Capital Markets: Libor Change Poses Risk to Swappers

September 28, 2012
Any profound restructuring of the benchmark could mess up contracts.

BankingThe UK government unveiled its recommendations for changes to the London Interbank Offered Rate on September 28. The British Bankers Association has already said it would no longer compute the benchmark, in the wake of the rate-rigging scandal that has cost Barclays millions and is likely to do the same for many other entities involved in Libor’s calculation.

Derivatives counterparties have been sharpening their lawyers in anticipation of any change that could call into question the existing terms of the $350 trillion interest rate swap market, most of which is tied to Libor. Those counterparties that are underwater on their swaps could try to wriggle free of them, using the benchmark change as an excuse.
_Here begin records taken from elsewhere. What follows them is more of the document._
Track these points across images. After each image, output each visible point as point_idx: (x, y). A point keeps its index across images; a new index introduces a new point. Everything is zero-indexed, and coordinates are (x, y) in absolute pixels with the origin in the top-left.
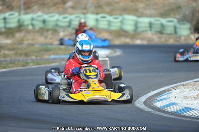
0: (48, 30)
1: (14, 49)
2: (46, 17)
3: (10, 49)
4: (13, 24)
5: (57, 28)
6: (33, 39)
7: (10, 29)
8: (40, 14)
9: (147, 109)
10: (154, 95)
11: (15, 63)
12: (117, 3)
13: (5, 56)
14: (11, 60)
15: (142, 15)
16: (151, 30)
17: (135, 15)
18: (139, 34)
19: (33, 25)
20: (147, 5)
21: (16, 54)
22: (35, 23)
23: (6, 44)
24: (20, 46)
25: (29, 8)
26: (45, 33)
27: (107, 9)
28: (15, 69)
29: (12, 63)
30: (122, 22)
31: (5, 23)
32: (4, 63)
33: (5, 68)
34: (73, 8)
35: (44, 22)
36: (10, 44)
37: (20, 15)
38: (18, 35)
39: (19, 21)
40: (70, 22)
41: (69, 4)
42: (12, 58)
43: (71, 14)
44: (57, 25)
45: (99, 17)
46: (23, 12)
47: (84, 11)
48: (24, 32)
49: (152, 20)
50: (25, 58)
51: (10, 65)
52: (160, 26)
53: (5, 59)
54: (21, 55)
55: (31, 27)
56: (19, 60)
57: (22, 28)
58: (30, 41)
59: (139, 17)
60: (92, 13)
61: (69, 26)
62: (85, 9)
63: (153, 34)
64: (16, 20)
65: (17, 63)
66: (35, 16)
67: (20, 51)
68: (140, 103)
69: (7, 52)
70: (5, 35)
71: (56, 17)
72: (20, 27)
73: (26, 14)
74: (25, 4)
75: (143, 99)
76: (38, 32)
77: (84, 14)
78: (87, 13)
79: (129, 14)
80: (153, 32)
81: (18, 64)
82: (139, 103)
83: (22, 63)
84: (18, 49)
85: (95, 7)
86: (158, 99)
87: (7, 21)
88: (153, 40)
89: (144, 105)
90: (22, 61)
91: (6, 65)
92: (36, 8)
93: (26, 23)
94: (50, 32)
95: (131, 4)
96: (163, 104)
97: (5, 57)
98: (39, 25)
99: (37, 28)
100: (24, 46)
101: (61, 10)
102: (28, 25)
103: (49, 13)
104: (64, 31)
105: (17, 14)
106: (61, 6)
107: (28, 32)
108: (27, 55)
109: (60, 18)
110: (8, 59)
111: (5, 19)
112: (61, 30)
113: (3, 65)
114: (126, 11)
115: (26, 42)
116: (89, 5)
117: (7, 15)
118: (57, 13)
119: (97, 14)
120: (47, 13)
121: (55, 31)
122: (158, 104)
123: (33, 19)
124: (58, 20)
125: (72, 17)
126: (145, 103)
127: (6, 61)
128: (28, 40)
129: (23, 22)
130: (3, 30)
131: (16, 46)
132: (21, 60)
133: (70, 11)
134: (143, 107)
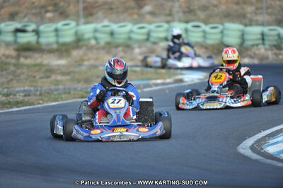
0: (117, 46)
1: (68, 74)
2: (114, 27)
3: (63, 74)
4: (68, 37)
5: (130, 43)
6: (97, 59)
7: (64, 44)
8: (106, 23)
9: (255, 156)
10: (265, 137)
11: (69, 93)
12: (216, 6)
13: (57, 83)
14: (64, 89)
15: (251, 23)
16: (263, 44)
17: (241, 23)
18: (247, 49)
19: (96, 39)
20: (257, 9)
21: (72, 80)
22: (99, 35)
23: (59, 65)
24: (77, 69)
25: (91, 14)
26: (114, 50)
27: (202, 15)
28: (70, 101)
29: (65, 93)
30: (222, 32)
31: (57, 36)
32: (55, 93)
33: (56, 100)
34: (152, 14)
35: (112, 34)
36: (63, 66)
37: (78, 25)
38: (76, 53)
39: (76, 33)
40: (148, 34)
41: (148, 8)
42: (67, 87)
43: (150, 23)
44: (130, 38)
45: (189, 26)
46: (82, 20)
47: (169, 18)
48: (84, 49)
49: (266, 29)
50: (85, 86)
51: (63, 96)
52: (276, 38)
53: (56, 87)
54: (79, 81)
55: (93, 42)
56: (76, 89)
57: (81, 43)
58: (92, 62)
59: (246, 25)
60: (180, 21)
61: (147, 40)
62: (170, 15)
63: (266, 50)
64: (72, 31)
65: (72, 93)
66: (99, 26)
67: (77, 76)
68: (245, 147)
69: (59, 78)
70: (57, 53)
71: (129, 27)
72: (79, 42)
73: (87, 23)
74: (85, 9)
75: (250, 142)
76: (103, 48)
77: (168, 22)
78: (173, 21)
79: (232, 21)
80: (267, 47)
81: (74, 94)
82: (243, 149)
83: (81, 93)
84: (74, 72)
85: (184, 12)
86: (271, 142)
87: (60, 33)
88: (267, 58)
89: (250, 151)
90: (80, 91)
91: (57, 97)
92: (100, 14)
93: (87, 36)
94: (120, 49)
95: (235, 7)
96: (278, 149)
97: (56, 85)
98: (104, 38)
99: (102, 43)
100: (83, 68)
101: (135, 17)
102: (89, 39)
103: (119, 22)
104: (140, 47)
105: (73, 24)
106: (135, 11)
107: (90, 48)
108: (87, 81)
109: (135, 28)
110: (61, 87)
111: (56, 30)
112: (136, 45)
113: (53, 96)
114: (229, 16)
115: (86, 63)
116: (175, 10)
117: (60, 25)
118: (129, 21)
119: (187, 22)
120: (115, 22)
121: (128, 46)
122: (271, 150)
123: (96, 31)
124: (131, 32)
125: (152, 27)
126: (252, 148)
127: (57, 90)
128: (89, 60)
129: (83, 35)
130: (55, 46)
131: (72, 69)
132: (79, 89)
133: (149, 17)
134: (249, 153)
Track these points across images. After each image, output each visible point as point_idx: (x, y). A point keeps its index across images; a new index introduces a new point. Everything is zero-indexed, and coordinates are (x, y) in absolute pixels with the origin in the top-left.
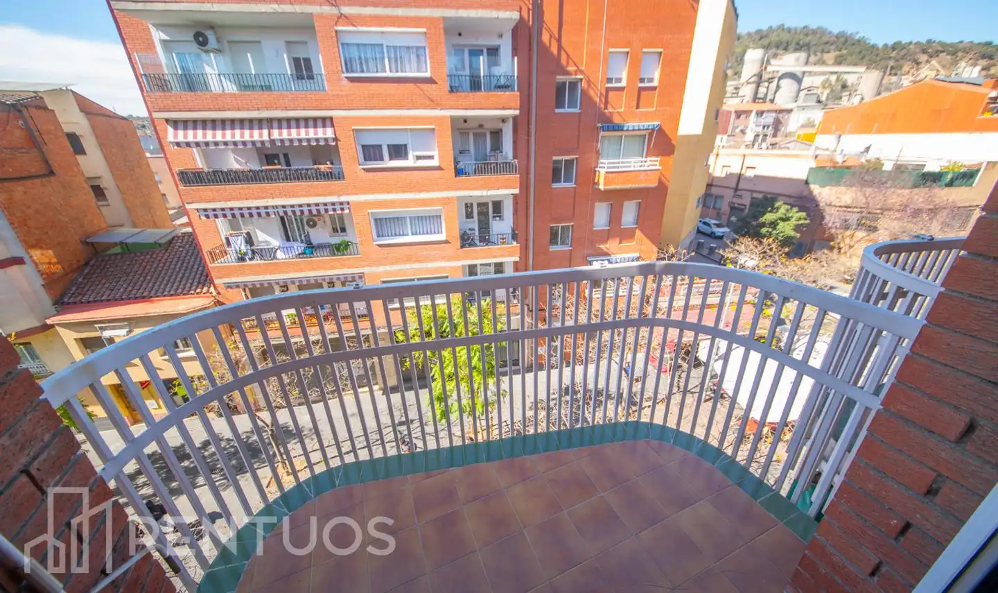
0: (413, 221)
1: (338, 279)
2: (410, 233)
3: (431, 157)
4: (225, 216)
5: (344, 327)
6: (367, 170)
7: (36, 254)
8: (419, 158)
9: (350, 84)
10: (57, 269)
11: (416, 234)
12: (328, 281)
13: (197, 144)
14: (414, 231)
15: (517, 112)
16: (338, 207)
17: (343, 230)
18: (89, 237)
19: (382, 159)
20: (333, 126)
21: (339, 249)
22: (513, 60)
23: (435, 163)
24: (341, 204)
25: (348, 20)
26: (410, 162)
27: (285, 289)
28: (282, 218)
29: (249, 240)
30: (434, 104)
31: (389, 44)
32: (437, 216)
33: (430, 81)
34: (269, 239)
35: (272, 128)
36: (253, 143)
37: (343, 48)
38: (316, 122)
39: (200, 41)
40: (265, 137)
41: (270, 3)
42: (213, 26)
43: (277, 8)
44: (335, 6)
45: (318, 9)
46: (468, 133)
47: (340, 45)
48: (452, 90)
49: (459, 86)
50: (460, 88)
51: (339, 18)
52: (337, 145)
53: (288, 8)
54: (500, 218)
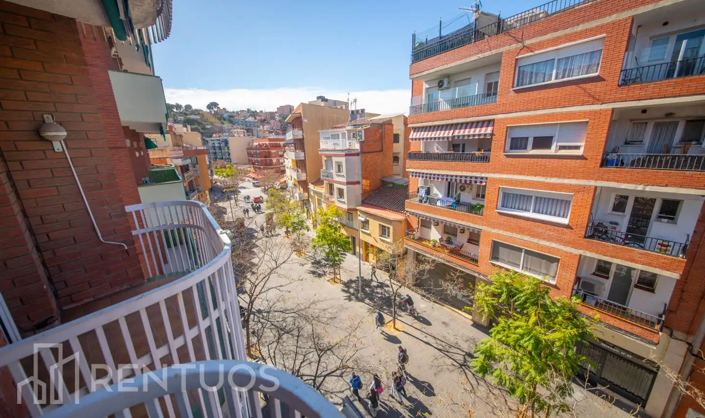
0: (538, 201)
1: (469, 229)
2: (532, 210)
3: (577, 148)
4: (423, 177)
6: (508, 156)
7: (364, 181)
8: (563, 148)
9: (516, 95)
10: (368, 188)
11: (539, 212)
12: (462, 228)
14: (537, 209)
16: (479, 180)
17: (483, 196)
18: (383, 178)
19: (525, 148)
20: (493, 125)
21: (473, 209)
23: (579, 152)
24: (482, 178)
25: (529, 49)
26: (552, 151)
27: (437, 224)
28: (449, 183)
29: (428, 192)
30: (596, 100)
31: (561, 57)
32: (566, 201)
33: (598, 79)
34: (438, 193)
35: (456, 129)
36: (443, 138)
37: (519, 70)
38: (483, 123)
39: (440, 85)
40: (450, 135)
41: (478, 54)
42: (448, 76)
43: (481, 56)
44: (521, 42)
45: (507, 48)
46: (646, 123)
47: (517, 68)
48: (625, 83)
49: (636, 79)
50: (638, 80)
51: (521, 49)
52: (492, 138)
53: (487, 54)
54: (670, 221)
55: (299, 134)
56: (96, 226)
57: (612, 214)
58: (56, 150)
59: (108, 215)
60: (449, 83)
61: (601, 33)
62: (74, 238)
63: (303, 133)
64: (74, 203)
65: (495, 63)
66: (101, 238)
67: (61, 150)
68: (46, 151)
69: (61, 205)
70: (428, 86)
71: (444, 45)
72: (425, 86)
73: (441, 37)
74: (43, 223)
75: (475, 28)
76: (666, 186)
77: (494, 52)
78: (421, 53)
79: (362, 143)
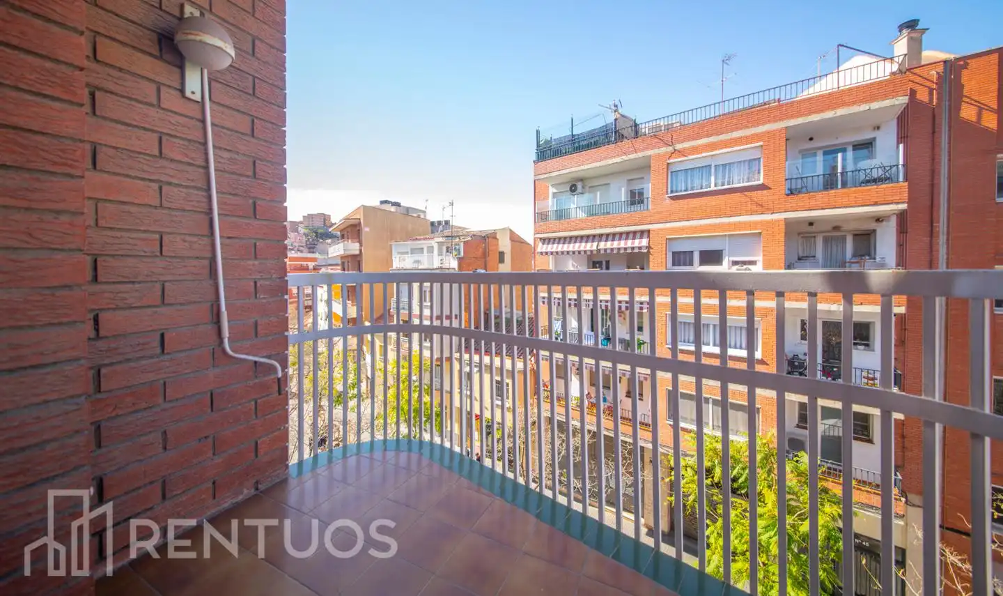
2: (711, 343)
3: (754, 263)
5: (621, 428)
8: (735, 263)
9: (672, 202)
13: (552, 253)
14: (717, 342)
15: (904, 206)
17: (640, 328)
19: (691, 264)
20: (649, 237)
22: (898, 147)
23: (757, 268)
24: (642, 303)
25: (681, 153)
26: (724, 268)
28: (592, 311)
30: (763, 208)
31: (717, 163)
33: (763, 187)
35: (601, 241)
36: (585, 252)
37: (672, 175)
38: (635, 234)
39: (573, 189)
40: (594, 248)
41: (621, 155)
42: (582, 180)
43: (625, 158)
44: (671, 146)
45: (656, 151)
46: (815, 237)
47: (669, 174)
48: (791, 192)
49: (802, 188)
50: (804, 190)
51: (672, 153)
52: (649, 252)
53: (632, 156)
54: (867, 348)
55: (354, 248)
56: (223, 308)
57: (801, 343)
58: (188, 94)
59: (252, 284)
60: (583, 187)
61: (758, 141)
62: (162, 336)
63: (361, 246)
64: (188, 238)
65: (644, 167)
66: (226, 341)
67: (198, 97)
68: (163, 89)
69: (157, 236)
70: (555, 191)
71: (578, 144)
72: (552, 190)
73: (573, 136)
74: (95, 279)
75: (615, 128)
76: (861, 304)
77: (640, 154)
78: (547, 152)
79: (460, 260)
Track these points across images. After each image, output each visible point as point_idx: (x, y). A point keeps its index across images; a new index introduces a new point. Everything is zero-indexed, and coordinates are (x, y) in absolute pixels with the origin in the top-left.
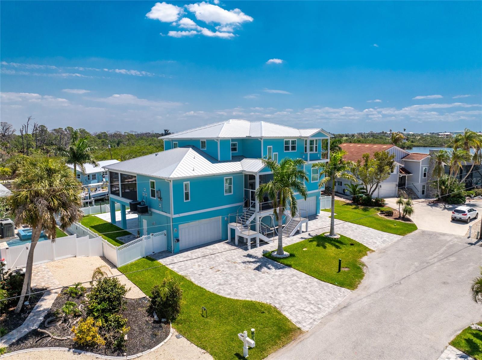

While the Wheatley Review of the Libor issue, authored by FSA managing director Martin Wheatley, has recommended reviving, rather than abandoning Libor, it is also possible that implementing its recommendations, and any further tweaking, could require derivatives counterparties to renegotiate their swaps. This would be an enormous undertaking. The International Swaps and Derivatives Association (ISDA) believes the resurrection of Libor will go forward without requiring changes in swap contracts; but they are, more or less, paid to say things like that. However, the Wheatley plan not to replace the benchmark was based, in part, on the desire to avoid such a wholesale need for renegotiation.

Corporates – even those underwater on interest rate swaps – could find themselves on the wrong side of this argument. Since corporates use swaps to hedge, there is little incentive to rejigger the contracts in order to gain some profit. They should be performing as expected, even when underwater – that is, they should be offsetting changes in hedge items’ values.

But hedge funds and broker/dealers – entities that run books of derivatives for their own sake as investments (or product) have less incentive not to seek a better deal, or to lock in gains. Treasurers would do well to keep a close eye on how the Wheatley recommendations are implemented by the UK government.